■ **What is expected**: Only an exact repetition of every entry counts as the answer.

#### Exercise material ####

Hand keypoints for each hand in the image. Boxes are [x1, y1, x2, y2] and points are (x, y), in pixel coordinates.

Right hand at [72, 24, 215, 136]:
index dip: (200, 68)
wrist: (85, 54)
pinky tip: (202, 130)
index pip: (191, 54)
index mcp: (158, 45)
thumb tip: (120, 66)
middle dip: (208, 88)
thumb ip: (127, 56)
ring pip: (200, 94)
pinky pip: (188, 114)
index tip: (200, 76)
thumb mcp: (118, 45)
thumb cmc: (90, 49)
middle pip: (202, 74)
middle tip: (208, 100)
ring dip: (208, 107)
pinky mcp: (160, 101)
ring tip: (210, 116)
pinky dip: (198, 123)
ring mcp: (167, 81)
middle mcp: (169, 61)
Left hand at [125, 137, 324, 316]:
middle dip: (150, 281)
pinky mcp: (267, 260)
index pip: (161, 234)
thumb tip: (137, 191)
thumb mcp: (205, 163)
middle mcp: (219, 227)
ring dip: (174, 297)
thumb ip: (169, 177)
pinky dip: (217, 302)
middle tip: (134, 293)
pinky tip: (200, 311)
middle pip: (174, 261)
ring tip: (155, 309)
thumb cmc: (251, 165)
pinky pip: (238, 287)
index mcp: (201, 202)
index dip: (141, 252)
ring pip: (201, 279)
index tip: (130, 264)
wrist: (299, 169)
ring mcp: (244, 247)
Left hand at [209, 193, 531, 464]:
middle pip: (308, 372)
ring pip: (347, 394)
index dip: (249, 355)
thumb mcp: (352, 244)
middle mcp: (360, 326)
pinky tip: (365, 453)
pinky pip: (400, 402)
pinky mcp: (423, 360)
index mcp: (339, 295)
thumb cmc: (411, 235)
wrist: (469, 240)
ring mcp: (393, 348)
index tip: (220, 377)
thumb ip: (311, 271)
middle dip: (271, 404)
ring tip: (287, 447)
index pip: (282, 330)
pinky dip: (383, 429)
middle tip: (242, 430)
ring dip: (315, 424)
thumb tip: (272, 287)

####

■ **Written response**:
Hand keypoints for each hand in the image. Boxes are [x1, y1, x2, y2] and points are (x, y), in pixel coordinates.

Right hand at [72, 24, 215, 136]:
index dip: (200, 68)
wrist: (85, 54)
pinky tip: (202, 130)
index pip: (191, 54)
index mcp: (158, 45)
thumb tip: (120, 66)
middle dip: (208, 88)
thumb ip: (127, 56)
ring pip: (200, 94)
pinky pip: (188, 114)
index tip: (200, 76)
thumb mcp: (118, 45)
thumb cmc: (90, 49)
middle pip: (202, 74)
middle tip: (208, 100)
ring dip: (208, 107)
pinky mcp: (160, 101)
ring tip: (210, 116)
pinky dip: (198, 123)
ring mcp: (167, 81)
middle mcp: (169, 61)
Left hand at [125, 137, 324, 316]:
middle dip: (150, 281)
pinky mcp: (267, 260)
index pip: (161, 234)
thumb tip: (137, 191)
thumb mcp: (205, 163)
middle mcp: (219, 227)
ring dip: (174, 297)
thumb ip: (169, 177)
pinky dip: (217, 302)
middle tip: (134, 293)
pinky tip: (200, 311)
middle pip: (174, 261)
ring tip: (155, 309)
thumb cmc: (251, 165)
pinky pip: (238, 287)
index mcp: (201, 202)
index dip: (141, 252)
ring pip: (201, 279)
index tip: (130, 264)
wrist: (299, 169)
ring mcp: (244, 247)
Left hand at [209, 193, 531, 464]:
middle pip: (308, 372)
ring pip: (347, 394)
index dip: (249, 355)
thumb mcp: (352, 244)
middle mcp: (360, 326)
pinky tip: (365, 453)
pinky pip: (400, 402)
pinky mcp: (423, 360)
index mcp: (339, 295)
thumb cmc: (411, 235)
wrist: (469, 240)
ring mcp: (393, 348)
index tip: (220, 377)
thumb ip: (311, 271)
middle dip: (271, 404)
ring tip: (287, 447)
index pip: (282, 330)
pinky dip: (383, 429)
middle tip: (242, 430)
ring dip: (315, 424)
thumb tip: (272, 287)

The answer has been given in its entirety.